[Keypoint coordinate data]

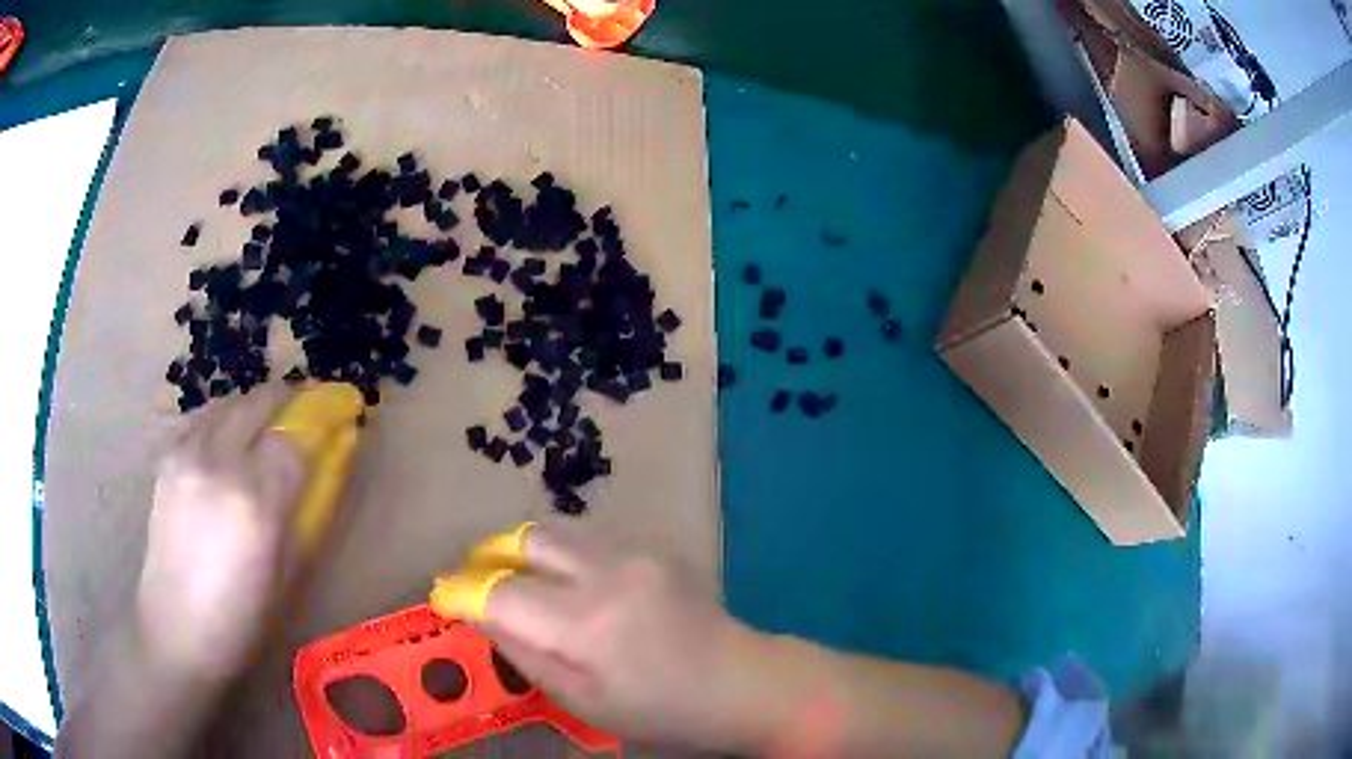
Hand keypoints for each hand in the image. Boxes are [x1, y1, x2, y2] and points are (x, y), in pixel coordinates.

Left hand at [136, 385, 305, 681]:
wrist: (176, 630)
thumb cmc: (242, 618)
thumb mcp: (288, 573)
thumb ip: (307, 510)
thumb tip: (329, 461)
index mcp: (255, 501)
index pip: (295, 438)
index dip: (319, 422)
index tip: (336, 415)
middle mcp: (219, 463)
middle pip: (258, 403)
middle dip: (287, 400)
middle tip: (303, 410)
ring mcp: (187, 455)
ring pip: (228, 404)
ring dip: (253, 408)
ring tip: (264, 427)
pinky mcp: (167, 459)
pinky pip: (202, 420)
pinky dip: (222, 421)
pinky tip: (227, 444)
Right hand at [476, 524, 771, 751]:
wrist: (739, 681)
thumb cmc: (658, 709)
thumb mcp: (581, 700)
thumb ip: (524, 653)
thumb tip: (478, 613)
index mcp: (588, 624)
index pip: (502, 592)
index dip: (463, 591)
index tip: (442, 594)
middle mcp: (609, 573)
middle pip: (526, 541)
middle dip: (489, 555)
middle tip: (475, 578)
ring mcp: (636, 552)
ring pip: (555, 531)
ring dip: (524, 551)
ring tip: (515, 578)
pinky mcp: (653, 546)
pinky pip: (588, 538)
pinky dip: (561, 554)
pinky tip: (567, 582)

> _What is expected_: One line above contains "ring dip: (253, 408)". Output that line and each one after it, word for word, and nothing else.

> _Result for this exercise_:
ring dip: (253, 408)
ring tip: (264, 427)
pinky mcp: (167, 459)
pinky pip: (202, 420)
pinky dip: (222, 421)
pinky tip: (227, 444)
Right hand at [476, 524, 771, 751]:
wrist: (739, 681)
thumb cmc: (658, 709)
thumb mcp: (581, 700)
thumb ip: (524, 653)
thumb tip: (478, 613)
index mcp: (588, 624)
index pip: (502, 592)
index dip: (463, 591)
index tip: (442, 594)
middle mcp: (609, 573)
middle pip: (526, 541)
middle dip: (489, 555)
middle tip: (475, 578)
ring mcp: (636, 552)
ring pip: (555, 531)
ring dip: (524, 551)
ring tip: (515, 578)
pinky mcp: (653, 546)
pinky pip: (588, 538)
pinky dip: (561, 554)
pinky tip: (567, 582)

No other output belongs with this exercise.